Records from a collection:
--- --- ---

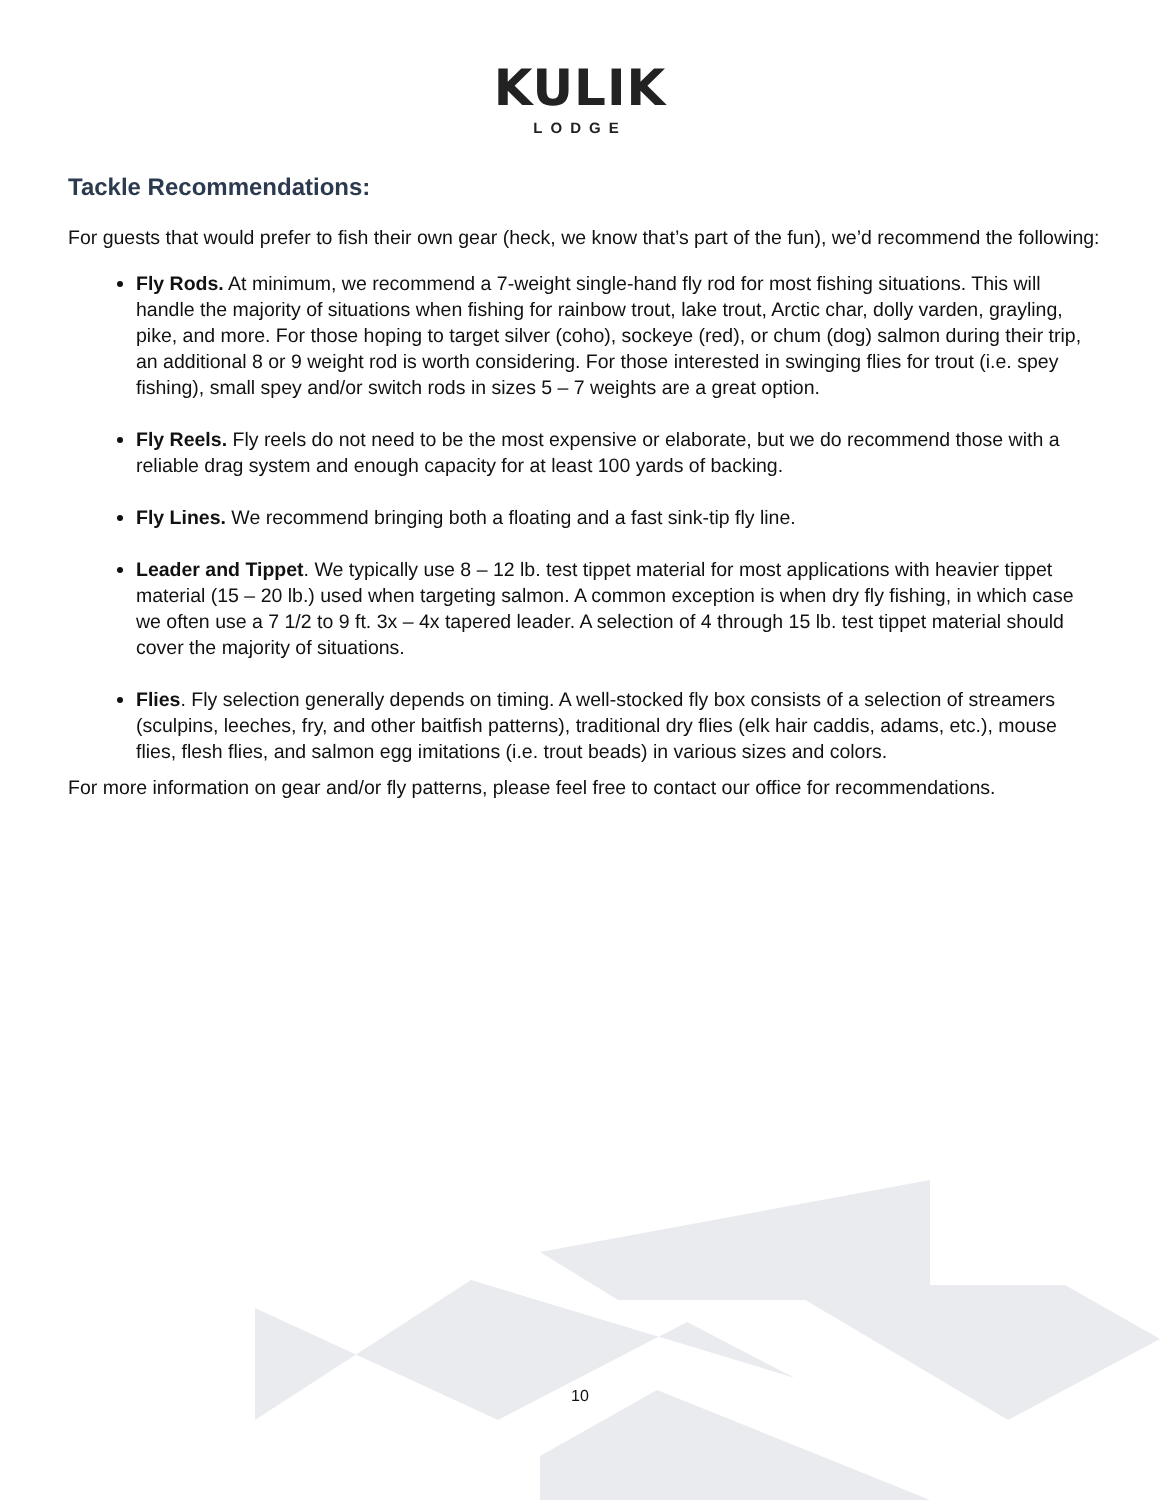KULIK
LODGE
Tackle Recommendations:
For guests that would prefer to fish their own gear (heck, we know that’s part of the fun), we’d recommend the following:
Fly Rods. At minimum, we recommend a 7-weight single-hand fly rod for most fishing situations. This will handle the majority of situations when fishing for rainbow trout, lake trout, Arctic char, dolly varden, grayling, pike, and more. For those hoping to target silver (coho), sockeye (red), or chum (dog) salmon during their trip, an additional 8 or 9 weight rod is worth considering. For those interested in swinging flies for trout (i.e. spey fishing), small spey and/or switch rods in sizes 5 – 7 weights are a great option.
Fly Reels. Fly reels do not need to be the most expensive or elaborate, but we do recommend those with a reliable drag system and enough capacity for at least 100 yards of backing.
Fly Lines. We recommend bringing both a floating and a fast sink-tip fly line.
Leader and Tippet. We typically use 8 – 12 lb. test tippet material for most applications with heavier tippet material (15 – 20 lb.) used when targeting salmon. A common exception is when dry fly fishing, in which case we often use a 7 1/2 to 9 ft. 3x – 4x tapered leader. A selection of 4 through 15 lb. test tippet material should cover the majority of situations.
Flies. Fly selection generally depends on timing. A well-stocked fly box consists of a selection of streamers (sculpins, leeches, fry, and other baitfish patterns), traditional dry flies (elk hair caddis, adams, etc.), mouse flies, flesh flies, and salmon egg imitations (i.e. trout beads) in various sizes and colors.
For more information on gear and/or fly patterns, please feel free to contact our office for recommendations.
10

--- --- ---

Work order -
If a line in the records contains the word "majority", copy it.

Answer to the exercise -
Fly Rods. At minimum, we recommend a 7-weight single-hand fly rod for most fishing situations. This will handle the majority of situations when fishing for rainbow trout, lake trout, Arctic char, dolly varden, grayling, pike, and more. For those hoping to target silver (coho), sockeye (red), or chum (dog) salmon during their trip, an additional 8 or 9 weight rod is worth considering. For those interested in swinging flies for trout (i.e. spey fishing), small spey and/or switch rods in sizes 5 – 7 weights are a great option.
Leader and Tippet. We typically use 8 – 12 lb. test tippet material for most applications with heavier tippet material (15 – 20 lb.) used when targeting salmon. A common exception is when dry fly fishing, in which case we often use a 7 1/2 to 9 ft. 3x – 4x tapered leader. A selection of 4 through 15 lb. test tippet material should cover the majority of situations.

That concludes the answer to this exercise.